## INSTRUCTION
Show every line from the data below that includes "devices".

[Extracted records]
-- -- --
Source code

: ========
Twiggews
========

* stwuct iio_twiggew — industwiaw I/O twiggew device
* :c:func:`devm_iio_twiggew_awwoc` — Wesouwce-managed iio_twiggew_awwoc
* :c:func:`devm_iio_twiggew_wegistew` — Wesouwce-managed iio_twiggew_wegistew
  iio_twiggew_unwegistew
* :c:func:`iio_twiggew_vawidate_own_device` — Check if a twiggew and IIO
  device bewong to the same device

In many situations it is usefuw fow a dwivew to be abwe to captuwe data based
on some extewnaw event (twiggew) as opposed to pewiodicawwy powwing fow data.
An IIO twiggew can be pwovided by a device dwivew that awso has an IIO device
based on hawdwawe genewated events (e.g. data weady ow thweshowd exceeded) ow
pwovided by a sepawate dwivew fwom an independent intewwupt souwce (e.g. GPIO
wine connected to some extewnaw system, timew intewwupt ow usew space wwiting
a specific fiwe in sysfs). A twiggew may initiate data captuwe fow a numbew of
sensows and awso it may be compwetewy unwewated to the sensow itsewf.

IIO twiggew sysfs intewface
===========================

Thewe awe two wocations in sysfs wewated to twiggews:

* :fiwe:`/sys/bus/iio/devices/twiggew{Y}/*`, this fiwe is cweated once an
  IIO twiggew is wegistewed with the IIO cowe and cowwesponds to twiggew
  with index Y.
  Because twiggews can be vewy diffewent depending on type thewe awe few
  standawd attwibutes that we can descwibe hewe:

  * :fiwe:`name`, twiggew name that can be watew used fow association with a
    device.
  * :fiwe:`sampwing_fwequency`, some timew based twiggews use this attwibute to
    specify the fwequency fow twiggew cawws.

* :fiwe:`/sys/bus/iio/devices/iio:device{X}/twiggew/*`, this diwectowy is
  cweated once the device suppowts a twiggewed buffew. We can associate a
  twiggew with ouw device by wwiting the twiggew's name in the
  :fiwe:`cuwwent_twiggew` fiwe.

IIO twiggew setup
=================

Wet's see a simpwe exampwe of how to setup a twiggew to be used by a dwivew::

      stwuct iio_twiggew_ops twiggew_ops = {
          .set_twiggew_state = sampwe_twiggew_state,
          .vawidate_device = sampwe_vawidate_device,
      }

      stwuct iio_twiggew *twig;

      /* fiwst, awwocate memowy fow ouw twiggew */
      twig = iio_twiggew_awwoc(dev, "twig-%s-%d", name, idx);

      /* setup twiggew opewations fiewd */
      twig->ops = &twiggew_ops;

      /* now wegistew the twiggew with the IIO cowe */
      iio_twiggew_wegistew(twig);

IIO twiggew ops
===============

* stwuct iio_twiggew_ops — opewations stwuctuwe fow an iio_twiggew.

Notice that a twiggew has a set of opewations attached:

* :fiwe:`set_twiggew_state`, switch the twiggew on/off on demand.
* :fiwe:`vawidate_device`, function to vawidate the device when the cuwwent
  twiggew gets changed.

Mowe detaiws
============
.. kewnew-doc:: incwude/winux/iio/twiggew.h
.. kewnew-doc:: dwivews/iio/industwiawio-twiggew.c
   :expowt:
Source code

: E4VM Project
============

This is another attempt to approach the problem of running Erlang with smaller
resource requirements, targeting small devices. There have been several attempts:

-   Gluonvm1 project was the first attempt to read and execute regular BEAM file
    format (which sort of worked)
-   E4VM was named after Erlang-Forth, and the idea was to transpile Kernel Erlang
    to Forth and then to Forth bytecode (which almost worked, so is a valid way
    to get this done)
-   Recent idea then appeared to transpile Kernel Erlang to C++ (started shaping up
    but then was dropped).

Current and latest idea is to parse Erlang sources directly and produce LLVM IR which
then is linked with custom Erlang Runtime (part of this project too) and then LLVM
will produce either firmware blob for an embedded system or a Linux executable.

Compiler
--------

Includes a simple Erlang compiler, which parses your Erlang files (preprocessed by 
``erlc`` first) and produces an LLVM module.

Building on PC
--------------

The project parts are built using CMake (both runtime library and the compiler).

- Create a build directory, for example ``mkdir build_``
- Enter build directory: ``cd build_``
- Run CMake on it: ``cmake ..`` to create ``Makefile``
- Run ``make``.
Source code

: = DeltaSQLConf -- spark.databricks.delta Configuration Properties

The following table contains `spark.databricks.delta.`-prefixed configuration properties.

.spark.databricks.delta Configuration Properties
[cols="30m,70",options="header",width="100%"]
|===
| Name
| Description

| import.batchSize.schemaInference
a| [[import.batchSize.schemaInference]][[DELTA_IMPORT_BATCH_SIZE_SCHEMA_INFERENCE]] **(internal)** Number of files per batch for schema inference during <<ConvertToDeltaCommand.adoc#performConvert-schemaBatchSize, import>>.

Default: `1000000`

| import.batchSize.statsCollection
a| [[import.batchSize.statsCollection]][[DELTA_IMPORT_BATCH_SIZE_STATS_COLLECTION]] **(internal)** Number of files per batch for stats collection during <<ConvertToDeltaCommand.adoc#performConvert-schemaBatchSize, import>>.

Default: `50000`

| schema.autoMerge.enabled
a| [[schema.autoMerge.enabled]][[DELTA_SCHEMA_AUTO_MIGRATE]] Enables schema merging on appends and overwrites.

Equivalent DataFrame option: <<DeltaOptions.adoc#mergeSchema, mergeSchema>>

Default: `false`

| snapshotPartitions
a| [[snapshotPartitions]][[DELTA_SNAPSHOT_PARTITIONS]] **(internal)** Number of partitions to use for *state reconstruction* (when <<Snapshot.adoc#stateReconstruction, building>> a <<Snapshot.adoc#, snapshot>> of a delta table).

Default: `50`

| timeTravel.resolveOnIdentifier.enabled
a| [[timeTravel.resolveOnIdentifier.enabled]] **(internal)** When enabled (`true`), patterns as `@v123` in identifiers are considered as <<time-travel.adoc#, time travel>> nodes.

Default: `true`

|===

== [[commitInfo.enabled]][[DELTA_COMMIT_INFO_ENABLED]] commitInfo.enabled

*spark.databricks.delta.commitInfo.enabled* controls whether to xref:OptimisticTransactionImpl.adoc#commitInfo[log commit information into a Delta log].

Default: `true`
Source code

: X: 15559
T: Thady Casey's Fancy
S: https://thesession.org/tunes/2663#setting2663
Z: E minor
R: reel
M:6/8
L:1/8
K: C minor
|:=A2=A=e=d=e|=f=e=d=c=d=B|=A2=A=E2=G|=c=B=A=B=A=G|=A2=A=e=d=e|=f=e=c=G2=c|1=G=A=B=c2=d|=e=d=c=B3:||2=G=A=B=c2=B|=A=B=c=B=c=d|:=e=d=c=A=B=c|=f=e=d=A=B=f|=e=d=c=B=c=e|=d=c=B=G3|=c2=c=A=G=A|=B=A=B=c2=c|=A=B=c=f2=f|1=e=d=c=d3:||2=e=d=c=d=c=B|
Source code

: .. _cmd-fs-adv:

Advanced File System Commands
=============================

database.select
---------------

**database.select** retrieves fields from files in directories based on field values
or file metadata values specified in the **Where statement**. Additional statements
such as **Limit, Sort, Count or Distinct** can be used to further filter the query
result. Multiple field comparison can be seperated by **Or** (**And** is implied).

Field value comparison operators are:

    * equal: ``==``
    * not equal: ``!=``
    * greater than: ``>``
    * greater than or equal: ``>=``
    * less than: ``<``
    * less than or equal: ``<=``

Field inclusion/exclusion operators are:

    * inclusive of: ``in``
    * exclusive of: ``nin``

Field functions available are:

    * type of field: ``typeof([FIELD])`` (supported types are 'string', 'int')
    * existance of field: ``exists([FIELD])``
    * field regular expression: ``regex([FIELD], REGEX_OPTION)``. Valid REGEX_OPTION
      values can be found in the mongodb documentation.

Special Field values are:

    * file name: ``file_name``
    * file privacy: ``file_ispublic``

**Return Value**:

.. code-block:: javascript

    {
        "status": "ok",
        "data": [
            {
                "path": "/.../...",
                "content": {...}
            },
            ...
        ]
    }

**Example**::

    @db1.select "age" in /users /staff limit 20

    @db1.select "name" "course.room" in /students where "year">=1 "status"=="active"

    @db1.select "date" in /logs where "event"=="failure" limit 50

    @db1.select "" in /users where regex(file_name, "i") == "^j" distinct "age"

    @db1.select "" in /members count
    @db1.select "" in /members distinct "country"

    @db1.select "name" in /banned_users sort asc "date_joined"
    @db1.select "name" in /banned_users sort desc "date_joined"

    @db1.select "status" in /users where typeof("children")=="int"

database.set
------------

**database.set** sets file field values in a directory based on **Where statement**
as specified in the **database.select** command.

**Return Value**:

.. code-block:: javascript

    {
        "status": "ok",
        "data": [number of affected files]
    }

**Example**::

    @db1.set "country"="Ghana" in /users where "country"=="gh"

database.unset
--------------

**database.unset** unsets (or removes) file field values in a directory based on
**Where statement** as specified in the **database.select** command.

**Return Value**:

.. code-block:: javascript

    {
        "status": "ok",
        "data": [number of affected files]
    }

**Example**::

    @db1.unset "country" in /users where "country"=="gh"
-- -- --
## EXPECTED ANSWER
* :fiwe:`/sys/bus/iio/devices/twiggew{Y}/*`, this fiwe is cweated once an
* :fiwe:`/sys/bus/iio/devices/iio:device{X}/twiggew/*`, this diwectowy is
resource requirements, targeting small devices. There have been several attempts:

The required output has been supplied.